Costs incurred in the production process are appropriately accumulated as stockpiles, metal in-process and product inventories.

In-process and final inventories are carried at the lowest of its average cost of normal production and net realisable value. Costs relating to inefficiencies in the production process are charged to the income statement as incurred.

Net realisable value tests are performed, at least, on each reporting date and represent the expected sales price of the product based on prevailing metal prices, less estimated costs to complete production and bring the product to sale.

The average cost of normal production includes total costs incurred on mining, smelting and refining, including depreciation, less net revenue from the sale of by-products at the point where by-products become separately identifiable, allocated to main products based on the relative sales value of main products sold.
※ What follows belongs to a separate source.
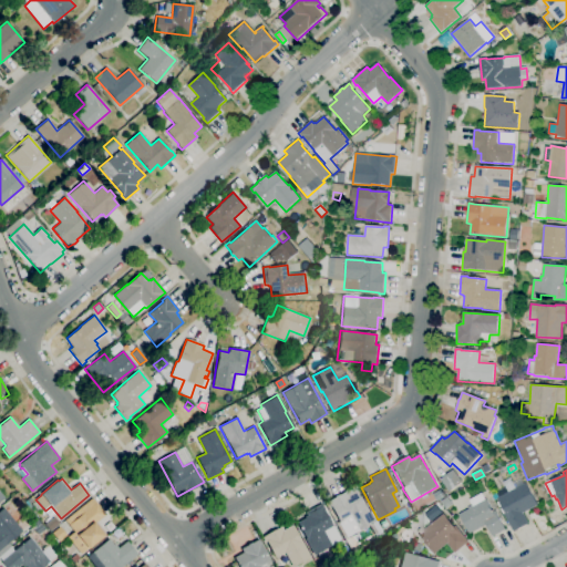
[(514,533),(504,515),(506,514),(497,498),(500,498),(493,487),(509,478),(514,486),(518,484),(521,486),(526,483),(537,505),(523,514),(528,524),(514,533)]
Stock values are adjusted for upstream intra-group transactions with subsidiaries and equity-accounted entities within the Group, eliminating intra-group profits in profit or loss and share of profit from equity-accounted entities, where applicable.

Refined by-products are valued at net realisable value and quantities of in-process metals are based on latest available assays. Recoverable metal quantities are continually tested for reasonableness by comparing the grade and quantity of ore input with the metal actually recovered. Engineering estimates are used to determine recoverable metal quantities and these estimates and the methodologies applied are improved on an ongoing basis. Metal quantity adjustments relating to prior years are adjusted without affecting production or impacting the calculation of unit cost per ounce produced during the current year.

Operating metal lease receipts are accounted for in profit or loss and the metal is carried as inventory.

Stores and materials

Stores and materials are valued at the lower of cost or net realisable value, on a weighted average basis. Obsolete, redundant and slow-moving stores are identified and written down to net realisable value which is the estimated selling price in the ordinary course of business, less selling expenses.